Chuck House Restaurant in Oklahoma City: A Family-Owned Steakhouse with Daily Blue-Plate Specials

Chuck House Restaurant is a casual American steakhouse that has operated in Oklahoma City since 1987, serving grilled steaks, burgers, and daily lunch specials in a no-frills setting that prioritizes portion size and value over ambiance.

What Chuck House Actually Is

This is a neighborhood steakhouse built around a straightforward menu: hand-cut steaks, ground-beef burgers, chicken fried steak, and rotating daily specials that change by day of the week. The space itself is modest—wood paneling, vinyl booths, and tabletop jukebox selections that haven't changed much in decades. It operates as a cash-and-carry counter service at lunch and full table service at dinner, drawing a steady crowd of construction workers, families, and long-time regulars who have eaten here for twenty or thirty years.

Menu and Pricing

Lunch specials run $7.95 to $10.95 and include an entree, two sides, and a roll. Monday might feature meatloaf, Tuesday pot roast, Wednesday chicken and dumplings. These are built for appetite and value, with portions that routinely leave diners with a takeout box. Dinner steaks range from $12.95 for a 6-ounce sirloin to $18.95 for a 12-ounce ribeye, each served with a choice of side (baked potato, fries, or beans) and a roll. Burgers cost $6.50 to $8.50 depending on size and add-ons. The kitchen does not offer a wine list or craft beverages; iced tea, soda, and beer are the standard drink options. Prices are consistent year to year and can be confirmed by phone.

How It Compares to Other Oklahoma City Steakhouses

Chuck House sits at the budget end of Oklahoma City's steakhouse spectrum. Cattlemen's Steakhouse in nearby Yukon emphasizes higher-end cuts and a more formal dining room, with entrees starting around $20 and oriented toward special occasions. The Loaded Bowl offers higher-end burgers and fresh ingredients in a modern setting at similar or slightly higher per-plate cost. Elotes Cafe y Cantina represents a different cuisine altogether but shares the casual, family-run ethos and strong local loyalty. Choose Chuck House if you want a reliable, inexpensive steak or burger without expectation of tablecloth service or wine pairings; choose Cattlemen's if you are celebrating a milestone or want aged Prime beef in a more polished room.

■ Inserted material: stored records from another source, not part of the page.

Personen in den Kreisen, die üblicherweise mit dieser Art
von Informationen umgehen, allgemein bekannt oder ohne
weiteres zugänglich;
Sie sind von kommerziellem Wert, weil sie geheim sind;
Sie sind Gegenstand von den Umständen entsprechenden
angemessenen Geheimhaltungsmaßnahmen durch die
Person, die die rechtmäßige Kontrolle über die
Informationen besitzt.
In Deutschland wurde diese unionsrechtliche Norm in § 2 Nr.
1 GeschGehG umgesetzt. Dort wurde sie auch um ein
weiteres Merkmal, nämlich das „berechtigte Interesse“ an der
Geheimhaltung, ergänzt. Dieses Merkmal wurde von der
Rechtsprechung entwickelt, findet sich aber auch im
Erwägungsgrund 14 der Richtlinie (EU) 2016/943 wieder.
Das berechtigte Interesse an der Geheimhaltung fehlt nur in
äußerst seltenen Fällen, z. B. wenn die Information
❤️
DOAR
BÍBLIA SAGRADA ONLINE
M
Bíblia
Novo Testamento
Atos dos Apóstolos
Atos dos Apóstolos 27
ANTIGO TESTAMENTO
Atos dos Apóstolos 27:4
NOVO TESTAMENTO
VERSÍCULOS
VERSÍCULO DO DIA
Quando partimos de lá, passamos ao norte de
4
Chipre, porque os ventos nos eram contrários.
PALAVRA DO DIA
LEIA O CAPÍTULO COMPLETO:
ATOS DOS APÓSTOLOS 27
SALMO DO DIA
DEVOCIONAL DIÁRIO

Who It Suits and Who It Does Not

Chuck House works best for diners seeking a quick, affordable lunch, families with teenagers who value quantity over presentation, and people nostalgic for unmodified 1980s restaurant culture. It does not suit fine-dining expectations, vegetarian diets, dietary restriction accommodations, or anyone bothered by sticky tabletops and faded decor. The lunch counter moves fast and suits working professionals on a schedule; the dinner room is quieter and better for lingering.

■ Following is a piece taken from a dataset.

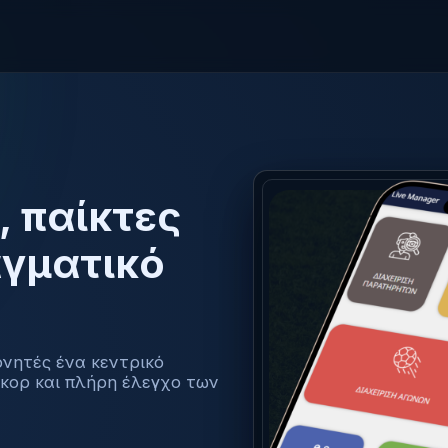
 παίκτες
αγματικό
ονητές ένα κεντρικό
κορ και πλήρη έλεγχο των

What a First Visit Involves

At lunch, order at the counter, pay immediately, and seat yourself. A server delivers water and the day's special without prompting. At dinner, a host seats you in a booth, a server hands you a paper menu, and you order from options printed in that day's special insert or the laminated permanent menu. Expect your food within fifteen minutes either time.

Hours, Parking, and Logistics

Chuck House is open Monday through Saturday, 11 a.m. to 2 p.m. for lunch counter service and 5 p.m. to 9 p.m. for dinner service. It is closed Sundays. The location includes a small parking lot directly adjacent; street parking is also available but not necessary. Call ahead if you plan to bring a large group at dinner, particularly on Friday or Saturday nights when the dining room fills with families and couples.

Chuck House has remained relevant in Oklahoma City not through reinvention but through consistent execution of a single formula: quality beef, honest portions, and prices that have barely budged in three decades. That reliability is its claim.